Customers arrive in single server line to be served according to Poisson process with intensity 5 customers an hour. (there is a single server who services each customer in the order they arrive while all the customers wait in line).
If the customers begin to arrive at 8am, find the probability that at least 4 customers arrived between 9am and 10am.
my answer:
rate = 5 customers per hour
t = 1
k = 4
Thus we find the answer by Poisson approximation:
1 – ( (e^-5) + ((e^-5) (4)/1!) + ((e^-5) (4)^2/2!) + ((e^-5) (4)^3/3!)))

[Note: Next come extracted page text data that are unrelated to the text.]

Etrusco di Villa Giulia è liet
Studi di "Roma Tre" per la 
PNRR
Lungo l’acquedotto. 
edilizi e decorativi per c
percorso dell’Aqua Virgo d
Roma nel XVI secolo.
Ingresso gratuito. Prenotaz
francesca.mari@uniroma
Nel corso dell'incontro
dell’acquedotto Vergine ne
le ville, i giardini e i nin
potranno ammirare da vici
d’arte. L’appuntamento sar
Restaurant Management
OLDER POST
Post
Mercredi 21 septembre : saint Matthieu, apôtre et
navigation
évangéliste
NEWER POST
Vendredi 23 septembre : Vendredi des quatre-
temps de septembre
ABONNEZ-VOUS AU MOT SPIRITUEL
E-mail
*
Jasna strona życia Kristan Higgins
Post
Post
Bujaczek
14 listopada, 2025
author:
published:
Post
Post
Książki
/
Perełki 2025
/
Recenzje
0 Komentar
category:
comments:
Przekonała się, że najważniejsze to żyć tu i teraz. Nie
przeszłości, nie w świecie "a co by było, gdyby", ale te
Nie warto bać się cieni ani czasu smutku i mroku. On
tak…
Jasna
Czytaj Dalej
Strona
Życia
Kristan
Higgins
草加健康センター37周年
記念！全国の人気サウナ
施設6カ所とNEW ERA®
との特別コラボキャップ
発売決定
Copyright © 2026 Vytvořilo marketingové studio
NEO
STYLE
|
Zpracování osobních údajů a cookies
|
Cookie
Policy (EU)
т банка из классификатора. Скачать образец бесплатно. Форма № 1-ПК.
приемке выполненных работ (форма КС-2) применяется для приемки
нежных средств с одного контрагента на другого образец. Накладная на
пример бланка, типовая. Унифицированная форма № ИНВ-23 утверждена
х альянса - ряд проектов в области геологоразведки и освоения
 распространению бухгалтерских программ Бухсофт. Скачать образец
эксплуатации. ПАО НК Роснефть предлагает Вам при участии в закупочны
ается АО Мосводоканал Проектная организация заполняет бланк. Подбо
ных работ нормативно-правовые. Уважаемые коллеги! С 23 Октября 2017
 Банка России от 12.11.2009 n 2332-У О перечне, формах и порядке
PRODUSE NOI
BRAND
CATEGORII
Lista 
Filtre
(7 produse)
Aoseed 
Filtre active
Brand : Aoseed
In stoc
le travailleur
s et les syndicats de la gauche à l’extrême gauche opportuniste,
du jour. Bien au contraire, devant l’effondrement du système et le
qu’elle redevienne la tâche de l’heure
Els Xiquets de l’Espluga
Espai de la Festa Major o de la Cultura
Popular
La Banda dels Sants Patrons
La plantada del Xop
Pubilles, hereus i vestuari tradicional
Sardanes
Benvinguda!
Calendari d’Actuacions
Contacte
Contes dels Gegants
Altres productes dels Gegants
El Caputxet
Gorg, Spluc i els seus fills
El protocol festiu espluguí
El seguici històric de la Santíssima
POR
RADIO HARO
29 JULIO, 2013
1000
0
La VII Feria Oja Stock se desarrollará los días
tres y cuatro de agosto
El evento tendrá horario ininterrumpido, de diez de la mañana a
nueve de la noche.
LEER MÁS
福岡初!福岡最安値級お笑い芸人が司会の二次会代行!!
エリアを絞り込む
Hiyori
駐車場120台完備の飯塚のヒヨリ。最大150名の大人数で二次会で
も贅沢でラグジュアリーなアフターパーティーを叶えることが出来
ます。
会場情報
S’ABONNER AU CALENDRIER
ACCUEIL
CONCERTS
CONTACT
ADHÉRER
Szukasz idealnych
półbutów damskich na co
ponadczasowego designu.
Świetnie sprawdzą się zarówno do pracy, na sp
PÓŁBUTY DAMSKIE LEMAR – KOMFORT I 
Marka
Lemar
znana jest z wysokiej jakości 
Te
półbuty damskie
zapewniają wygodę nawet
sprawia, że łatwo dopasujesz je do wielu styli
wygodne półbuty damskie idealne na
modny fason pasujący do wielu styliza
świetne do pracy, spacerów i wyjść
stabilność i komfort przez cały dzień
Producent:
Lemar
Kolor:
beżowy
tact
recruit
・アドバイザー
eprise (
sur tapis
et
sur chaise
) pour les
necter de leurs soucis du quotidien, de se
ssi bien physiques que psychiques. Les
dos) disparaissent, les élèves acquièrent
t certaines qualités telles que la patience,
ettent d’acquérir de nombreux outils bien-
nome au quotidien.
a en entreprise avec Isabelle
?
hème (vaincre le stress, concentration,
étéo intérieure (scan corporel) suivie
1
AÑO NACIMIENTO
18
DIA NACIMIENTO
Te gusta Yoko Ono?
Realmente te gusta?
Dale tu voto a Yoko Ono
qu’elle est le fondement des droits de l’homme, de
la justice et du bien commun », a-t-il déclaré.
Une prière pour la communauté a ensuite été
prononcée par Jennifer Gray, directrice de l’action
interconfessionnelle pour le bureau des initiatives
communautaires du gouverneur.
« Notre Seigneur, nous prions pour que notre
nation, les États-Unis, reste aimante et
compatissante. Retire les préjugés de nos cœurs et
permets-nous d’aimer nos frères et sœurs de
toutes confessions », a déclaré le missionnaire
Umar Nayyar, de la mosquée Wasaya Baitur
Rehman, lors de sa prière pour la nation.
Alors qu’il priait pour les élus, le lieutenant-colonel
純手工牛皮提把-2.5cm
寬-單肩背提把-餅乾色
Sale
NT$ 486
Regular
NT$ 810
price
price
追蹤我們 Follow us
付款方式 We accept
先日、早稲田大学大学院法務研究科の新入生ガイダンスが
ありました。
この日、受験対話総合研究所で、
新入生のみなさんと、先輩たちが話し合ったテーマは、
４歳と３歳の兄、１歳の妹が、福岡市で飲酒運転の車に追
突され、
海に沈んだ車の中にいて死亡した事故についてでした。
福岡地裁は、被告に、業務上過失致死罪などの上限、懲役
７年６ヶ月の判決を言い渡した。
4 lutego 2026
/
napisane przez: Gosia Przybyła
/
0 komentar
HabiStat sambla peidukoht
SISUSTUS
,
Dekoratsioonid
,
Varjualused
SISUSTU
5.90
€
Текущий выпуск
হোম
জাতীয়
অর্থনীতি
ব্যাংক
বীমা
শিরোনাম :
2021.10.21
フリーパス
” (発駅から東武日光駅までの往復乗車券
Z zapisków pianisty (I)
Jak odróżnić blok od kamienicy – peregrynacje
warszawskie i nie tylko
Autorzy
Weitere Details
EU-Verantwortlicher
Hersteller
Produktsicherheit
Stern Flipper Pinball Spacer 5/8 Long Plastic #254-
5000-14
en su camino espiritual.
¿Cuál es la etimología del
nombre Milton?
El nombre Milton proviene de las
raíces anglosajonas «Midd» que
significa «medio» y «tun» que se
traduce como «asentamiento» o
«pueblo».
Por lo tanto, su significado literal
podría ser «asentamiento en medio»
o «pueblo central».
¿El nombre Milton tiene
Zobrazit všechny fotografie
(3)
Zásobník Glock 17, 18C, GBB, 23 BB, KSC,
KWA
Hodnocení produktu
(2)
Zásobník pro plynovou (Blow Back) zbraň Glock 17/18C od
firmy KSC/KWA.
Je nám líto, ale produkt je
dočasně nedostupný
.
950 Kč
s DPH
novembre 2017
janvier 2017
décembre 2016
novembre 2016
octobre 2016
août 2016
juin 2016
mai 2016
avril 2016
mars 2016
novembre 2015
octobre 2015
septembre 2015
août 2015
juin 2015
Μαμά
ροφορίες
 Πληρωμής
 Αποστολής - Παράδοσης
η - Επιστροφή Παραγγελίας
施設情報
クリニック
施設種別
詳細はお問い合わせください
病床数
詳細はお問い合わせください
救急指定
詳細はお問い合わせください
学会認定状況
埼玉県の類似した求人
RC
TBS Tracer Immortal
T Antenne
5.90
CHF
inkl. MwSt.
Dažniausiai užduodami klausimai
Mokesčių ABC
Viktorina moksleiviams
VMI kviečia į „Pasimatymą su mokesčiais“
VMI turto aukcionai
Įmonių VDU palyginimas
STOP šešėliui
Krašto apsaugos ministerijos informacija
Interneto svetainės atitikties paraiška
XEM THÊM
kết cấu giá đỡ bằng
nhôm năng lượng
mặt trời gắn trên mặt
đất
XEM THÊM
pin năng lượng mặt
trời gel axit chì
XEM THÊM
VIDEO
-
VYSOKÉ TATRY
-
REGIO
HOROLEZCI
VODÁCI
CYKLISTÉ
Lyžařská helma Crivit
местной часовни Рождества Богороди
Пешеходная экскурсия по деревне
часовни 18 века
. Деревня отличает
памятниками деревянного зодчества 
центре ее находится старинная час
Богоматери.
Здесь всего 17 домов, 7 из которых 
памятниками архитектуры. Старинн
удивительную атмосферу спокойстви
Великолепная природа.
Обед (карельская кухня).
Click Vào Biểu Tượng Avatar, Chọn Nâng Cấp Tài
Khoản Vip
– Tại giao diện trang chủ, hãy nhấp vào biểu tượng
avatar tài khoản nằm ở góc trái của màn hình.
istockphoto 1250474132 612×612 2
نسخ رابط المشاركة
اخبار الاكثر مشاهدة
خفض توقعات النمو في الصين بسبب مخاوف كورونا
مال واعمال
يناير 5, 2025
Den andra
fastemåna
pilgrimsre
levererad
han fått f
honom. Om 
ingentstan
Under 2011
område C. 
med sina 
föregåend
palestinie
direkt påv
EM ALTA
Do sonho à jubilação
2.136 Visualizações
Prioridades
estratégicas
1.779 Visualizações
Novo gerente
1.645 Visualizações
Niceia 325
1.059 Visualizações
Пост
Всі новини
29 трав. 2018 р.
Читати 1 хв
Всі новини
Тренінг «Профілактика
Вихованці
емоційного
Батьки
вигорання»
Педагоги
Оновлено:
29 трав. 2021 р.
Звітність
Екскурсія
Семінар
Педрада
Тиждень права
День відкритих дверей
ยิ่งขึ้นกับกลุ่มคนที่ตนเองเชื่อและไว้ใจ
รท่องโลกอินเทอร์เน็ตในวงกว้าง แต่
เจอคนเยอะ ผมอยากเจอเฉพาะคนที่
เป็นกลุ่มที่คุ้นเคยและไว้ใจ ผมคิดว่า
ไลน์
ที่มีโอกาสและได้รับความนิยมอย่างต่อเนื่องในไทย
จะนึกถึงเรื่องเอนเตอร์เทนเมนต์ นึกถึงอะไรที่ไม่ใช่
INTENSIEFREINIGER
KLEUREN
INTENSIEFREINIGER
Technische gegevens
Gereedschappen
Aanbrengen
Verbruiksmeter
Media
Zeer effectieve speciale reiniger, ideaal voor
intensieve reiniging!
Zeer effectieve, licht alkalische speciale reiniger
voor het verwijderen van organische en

Can someone please confirm my answer?
Best Answer
Denote by $N_t$ the number of customers arrived in the time-interval $[0,t]$. We identify 8am with $t=0$. From the definition of a Poisson process you know that the number of customers arrived between 9am and 10am is independent on the number of customers arrived between 8am and 9am. Moreover we have:
$P(N_{t+s}-N_s=k)=P(N_t=k)=e^{-\lambda t}\displaystyle\frac{(\lambda t)^k}{k!}$, where $\lambda=5$.
Hence the probability that between 9am and 10am arrive at least 4 customers is $P(N_{10}-N_9\geq 4)=P(N_1\geq 4)=1-P(N_1<4)$.
But $P(N_1<4)=P(N_1=0)+P(N_1=1)+P(N_1=2)+P(N_1=3)$. Now you just compute each probability $P(N_1=k)$, $k=0,1,2,3$ and replace them into $1-P(N_1<4)$.